No Time to Think
Originally posted at onthecommons.org
One of the more pernicious enclosures of the commons is the enclosure of time and consciousness. It’s pernicious because it is so subtle and rarely discerned. When commercial values such as productivity and efficiency become so pervasive and internalized, they crowd out other ways of being. Our very sense of humanity — full-bodied, spontaneous, spiritual — leaches away.
All of this was brought home clearly in a provocative lecture that I attended yesterday evening. It was called “No Time to Think,” by David M. Levy, a professor at the Information School at the University of Washington.
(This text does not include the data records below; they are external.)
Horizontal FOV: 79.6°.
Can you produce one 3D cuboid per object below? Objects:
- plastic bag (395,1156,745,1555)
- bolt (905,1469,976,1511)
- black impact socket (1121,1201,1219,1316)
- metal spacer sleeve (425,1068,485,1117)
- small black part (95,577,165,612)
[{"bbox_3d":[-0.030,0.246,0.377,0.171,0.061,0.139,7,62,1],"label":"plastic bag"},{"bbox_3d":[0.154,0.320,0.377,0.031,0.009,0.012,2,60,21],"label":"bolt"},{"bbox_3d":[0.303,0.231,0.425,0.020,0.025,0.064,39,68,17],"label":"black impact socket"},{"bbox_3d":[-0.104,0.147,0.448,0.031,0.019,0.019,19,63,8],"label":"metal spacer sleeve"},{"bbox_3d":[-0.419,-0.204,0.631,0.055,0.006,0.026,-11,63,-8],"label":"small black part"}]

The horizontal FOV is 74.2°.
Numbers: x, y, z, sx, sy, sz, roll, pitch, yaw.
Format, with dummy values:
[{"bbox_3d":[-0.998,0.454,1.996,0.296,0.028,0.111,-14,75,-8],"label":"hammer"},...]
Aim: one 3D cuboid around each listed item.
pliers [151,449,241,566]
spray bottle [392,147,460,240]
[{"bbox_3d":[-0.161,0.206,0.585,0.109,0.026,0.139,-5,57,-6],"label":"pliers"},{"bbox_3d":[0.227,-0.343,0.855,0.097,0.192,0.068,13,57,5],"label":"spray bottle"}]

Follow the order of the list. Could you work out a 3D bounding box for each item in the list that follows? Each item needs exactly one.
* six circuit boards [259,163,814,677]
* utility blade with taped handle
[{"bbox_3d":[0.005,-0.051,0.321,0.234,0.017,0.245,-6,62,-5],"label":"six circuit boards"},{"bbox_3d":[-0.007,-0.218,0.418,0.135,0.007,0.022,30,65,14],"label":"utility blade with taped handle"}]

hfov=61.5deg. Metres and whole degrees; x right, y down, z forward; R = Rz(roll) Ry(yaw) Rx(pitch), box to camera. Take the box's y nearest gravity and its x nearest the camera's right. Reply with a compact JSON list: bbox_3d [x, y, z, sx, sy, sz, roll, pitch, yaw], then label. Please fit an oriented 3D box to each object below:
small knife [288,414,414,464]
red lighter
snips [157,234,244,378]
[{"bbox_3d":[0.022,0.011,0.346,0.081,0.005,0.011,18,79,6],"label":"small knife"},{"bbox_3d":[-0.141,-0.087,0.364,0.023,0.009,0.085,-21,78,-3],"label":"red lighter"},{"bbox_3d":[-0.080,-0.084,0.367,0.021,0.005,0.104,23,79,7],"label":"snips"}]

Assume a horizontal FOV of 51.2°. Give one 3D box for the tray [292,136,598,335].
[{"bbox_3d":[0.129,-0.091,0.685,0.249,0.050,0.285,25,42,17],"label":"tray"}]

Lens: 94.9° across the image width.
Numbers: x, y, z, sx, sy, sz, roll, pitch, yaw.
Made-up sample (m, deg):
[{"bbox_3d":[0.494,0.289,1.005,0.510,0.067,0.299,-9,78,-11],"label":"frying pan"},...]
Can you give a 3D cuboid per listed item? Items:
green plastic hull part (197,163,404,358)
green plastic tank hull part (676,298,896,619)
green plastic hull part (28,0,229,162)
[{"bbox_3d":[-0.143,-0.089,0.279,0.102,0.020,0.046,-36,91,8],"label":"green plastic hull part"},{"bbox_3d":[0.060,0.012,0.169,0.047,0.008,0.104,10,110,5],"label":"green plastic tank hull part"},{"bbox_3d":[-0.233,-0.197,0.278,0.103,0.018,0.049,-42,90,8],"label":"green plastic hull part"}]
Levy gave a chilling historical overview of how American society has become enslaved to an ethic of “more-better-faster” and is losing touch with the capacity for reflection and intuitive thinking. In an overweening commitment to constant doing and making, analyzing and thinking (which, let us note, are important human activities), we can too easily close off access to an entire realm of consciousness that is at least as important, our capacity for reflection.
Levy’s research is focused on why the technological devices that are designed to connect us also seem to radically dis-connect us. As Levy puts it, “We now have the most remarkable tools for teaching and learning the world has ever known. How is it that we have less time to think than ever before?” Although our society supposedly prizes creative thought, it in fact gives little respect to the intuitive and the contemplative.